Awaiting a Legislative Liftoff : 2 Bills in Congress Would Allow Planes to Fight Fires Sooner


Nine months after federal red tape grounded two Air National Guard tankers during a rash of wildfires, two bills that would free them from such strictures are awaiting action in Congress.

The bills, authored by Rep. Elton Gallegly (R-Simi Valley) and Rep. David Dreier, (R-Covina), seek to free the guard’s giant C-130 Hercules military transports to respond immediately to fires.

Currently, the eight C-130s equipped for firefighting can be called out only after federal officials have exhausted a list of 40 private operators of air tankers--a requirement of a 1932 act aimed at preventing the military from competing with private enterprise.

Two of those eight aircraft are stationed at the Channel Islands base, near Point Mugu, of the air guard’s 146th Tactical Airlift Wing, which was based at Van Nuys Airport until four years ago.


Last fall, as brush fires raged through Southern California, the eight tankers sat idle at bases around the country while an official at the U.S. Forest Service Interagency Fire Center in Boise, Ida., mobilized privately owned commercial aircraft.

After every available private plane was on the job, the request for air assistance went to the Pentagon, which owns the C-130s flown by the air guard, which is technically under state control.

And even after the guard tankers were given the go-ahead, they still sat on the apron awaiting chemical company employees to mix the water and chemical powder for their flame retardant. Unlike the commercial aircraft bases, the guard does not have a permanent facility for preparing the chemicals.

All told, it took more than 24 hours after the first call for help before the Air National guard went into action. In the meantime, houses and brush burned.


Both of the new bills would exempt firefighting efforts from the 1932 act and would also direct the U.S. Forest Service--which coordinates the tankers while fighting major brush fires--to consider establishing an early-warning system. Such a system would allow the guard to begin mobilizing against brush fires whenever hot desert winds--known as Santa Anas--start blowing.

“It is critical for us to make these changes now, before we again find ourselves operating in crisis, hamstrung by flawed resources and bureaucratic inefficiency,” Gallegly said.

Likewise, Dreier, who represents portions of the San Gabriel Valley near last year’s Altadena blaze, said the guard’s tankers must be made to respond faster when firestorms get out of hand.

But federal wildfire managers say the existing system works. They said the bills would redefine the role of the guard in wildfires and could damage military readiness to transport troops and equipment--tasks considered the guard’s main job.

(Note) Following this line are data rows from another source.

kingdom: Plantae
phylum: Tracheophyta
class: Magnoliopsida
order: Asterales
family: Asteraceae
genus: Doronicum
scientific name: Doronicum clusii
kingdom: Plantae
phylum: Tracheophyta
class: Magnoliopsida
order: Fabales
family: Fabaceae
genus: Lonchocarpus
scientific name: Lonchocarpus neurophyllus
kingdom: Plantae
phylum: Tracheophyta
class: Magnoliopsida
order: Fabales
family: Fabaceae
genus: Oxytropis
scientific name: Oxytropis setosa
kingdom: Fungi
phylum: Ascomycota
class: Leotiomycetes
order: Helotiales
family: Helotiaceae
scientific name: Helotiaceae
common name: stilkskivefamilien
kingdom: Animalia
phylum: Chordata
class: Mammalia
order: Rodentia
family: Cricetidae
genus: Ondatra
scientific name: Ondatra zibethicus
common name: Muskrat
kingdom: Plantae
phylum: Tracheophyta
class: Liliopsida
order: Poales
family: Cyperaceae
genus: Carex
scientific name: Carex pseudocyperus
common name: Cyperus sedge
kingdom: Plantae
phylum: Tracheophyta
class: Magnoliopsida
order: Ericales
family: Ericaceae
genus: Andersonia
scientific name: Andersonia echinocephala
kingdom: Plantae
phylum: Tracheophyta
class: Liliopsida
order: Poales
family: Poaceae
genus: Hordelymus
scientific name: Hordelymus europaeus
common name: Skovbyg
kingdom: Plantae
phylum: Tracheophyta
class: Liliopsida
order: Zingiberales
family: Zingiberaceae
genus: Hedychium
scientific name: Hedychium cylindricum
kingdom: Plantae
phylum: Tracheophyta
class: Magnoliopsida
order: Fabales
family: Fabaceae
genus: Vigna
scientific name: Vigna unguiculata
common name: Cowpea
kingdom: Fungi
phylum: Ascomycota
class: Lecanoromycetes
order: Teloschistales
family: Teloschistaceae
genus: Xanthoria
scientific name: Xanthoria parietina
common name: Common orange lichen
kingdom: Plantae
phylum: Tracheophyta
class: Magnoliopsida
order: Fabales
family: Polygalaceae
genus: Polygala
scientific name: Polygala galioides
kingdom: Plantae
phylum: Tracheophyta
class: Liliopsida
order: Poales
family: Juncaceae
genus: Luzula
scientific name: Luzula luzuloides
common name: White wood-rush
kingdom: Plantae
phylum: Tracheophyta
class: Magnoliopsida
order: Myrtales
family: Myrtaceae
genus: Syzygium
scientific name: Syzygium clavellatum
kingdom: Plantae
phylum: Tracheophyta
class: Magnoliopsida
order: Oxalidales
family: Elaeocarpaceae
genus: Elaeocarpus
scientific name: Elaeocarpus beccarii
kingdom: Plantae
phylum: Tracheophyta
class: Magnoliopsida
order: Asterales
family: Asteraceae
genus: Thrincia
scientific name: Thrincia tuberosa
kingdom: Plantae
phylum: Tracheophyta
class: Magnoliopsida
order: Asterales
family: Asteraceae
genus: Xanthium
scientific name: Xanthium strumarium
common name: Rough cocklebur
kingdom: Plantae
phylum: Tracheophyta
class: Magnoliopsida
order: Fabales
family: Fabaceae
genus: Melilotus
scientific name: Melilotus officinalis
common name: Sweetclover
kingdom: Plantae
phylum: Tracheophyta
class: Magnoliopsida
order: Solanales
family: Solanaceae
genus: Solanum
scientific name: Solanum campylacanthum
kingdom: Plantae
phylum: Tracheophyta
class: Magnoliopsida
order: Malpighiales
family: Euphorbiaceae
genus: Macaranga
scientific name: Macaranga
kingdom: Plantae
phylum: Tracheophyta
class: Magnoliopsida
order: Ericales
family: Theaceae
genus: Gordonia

“This is just public relations firefighting,” said Woody Williams, national fire mobilization officer at the National Interagency Fire Center in Boise, Ida. “The simple truth is that the guard’s tankers are not designed to be initial attack aircraft and they’re not all that effective in high-wind situations.”

Williams explained that government’s fleet of 40 contracted private air tankers have more modern and more efficient fire retardant distribution systems than the guard’s planes, and that those systems operate better in high winds.

Bob Will, an air service manager for the U.S. Forest Service in Hemet, said the delay in getting the C-130s in the air last fall has been overblown.

“We look at the guard as our ace in the hole,” Will said. “The truth is that during typical fire seasons they will be used two or three times a year--obviously more during situations like last year.”


But the two tankers based at Point Mugu, along with two Air Force Reserve C-130s based in Colorado, flew more than 40 missions last week battling forest fires in Idaho--dumping more than 110,000 gallons of chemical fire retardant, base officials said Friday.

The same tankers had been stationed at Van Nuys Airport until their 40-year lease expired almost four years ago.

Col. John Iffland, the Air National Guard’s commanding officer at Point Mugu, said he would support changing his unit’s mission to respond faster to out-of-control wildfires.

“We are certainly supportive of the legislation,” Iffland said. “In an emergency, you have to fill the breach as soon as you can with all of your resources.”


During last year’s fires, as the brush fires crept down the side of a mountain not three miles from the Point Mugu base, the two C-130s sat with crews aboard, fully ready for launch. The only thing stopping them was the authorizing call from Boise and a broken retardant loading system, which officials said was quickly repaired.

After getting Forest Service authorization, the planes were used to battle the blazes that blackened more than 70,000 acres in Ventura County.

Gallegly and Dreier said they didn’t care about the concerns of fire officials in Idaho who oppose their legislation.

“The folks in Boise say there’s not a problem, but I’d like to see them explain that to the people whose homes were burned down last year,” Gallegly said.


Echoing Gallegly was Ventura County Asst. Fire Chief Bob Roper, who said his firefighters could have used the help early on while fighting the Green Meadow fire and other blazes.

“Some fires we had to let burn because because I had no air tankers and ground units to dispatch,” Roper said. “We were throwing everything we had at this fire and it still wasn’t enough at times.”

Both bills are pending before the House Agriculture Committee but no hearings have been scheduled. Spokesmen for both congressmen said they hope the bills--probably in a combined form--will be approved before the current Congress adjourns.